The SALT proposal will represent a windfall primarily for taxpayers making $200,000 or more, especially those making between $200,000 and $1.5 million.

IRS data from 2019 indicates that the households most hurt by the $10,000 SALT cap are the 4.5 million or so reporting $200,000 in income or more per year. With an $80,000 cap, taxpayers making between $200,000 and $1.5 million could see the highest proportional benefits (relative to their income) while most taxpayers making more than $1.5 million (including those making well into the millions) would still see some kind of benefit by deducting $70,000 more from their taxable income.

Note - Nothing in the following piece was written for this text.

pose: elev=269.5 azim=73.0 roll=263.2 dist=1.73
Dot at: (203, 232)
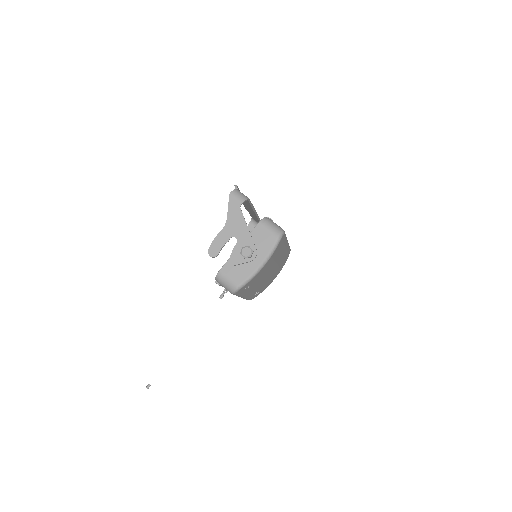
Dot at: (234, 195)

Comparing 2019 SALT deductions to 2017 SALT deductions (before the $10,000 cap was in place) tells a similar story about who benefits from lifting the cap, as do studies from the nonpartisan Joint Committee on Taxation, the Committee for a Responsible Federal Budget, and the Tax Policy Center.

While Rep. Gottheimer and his colleagues should be applauded for seeking to avoid some of the destructive tax increases proposed under reconciliation, his proposal misses the mark on deficit reduction (and may actually increase deficits), relies on overly optimistic projections about the revenue return from IRS enforcement funding, includes harmful prescription drug price controls, and revives a SALT cap gimmick that would primarily benefit the wealthy. This proposal would not ultimately be helpful to most taxpayers or America’s long-term fiscal outlook.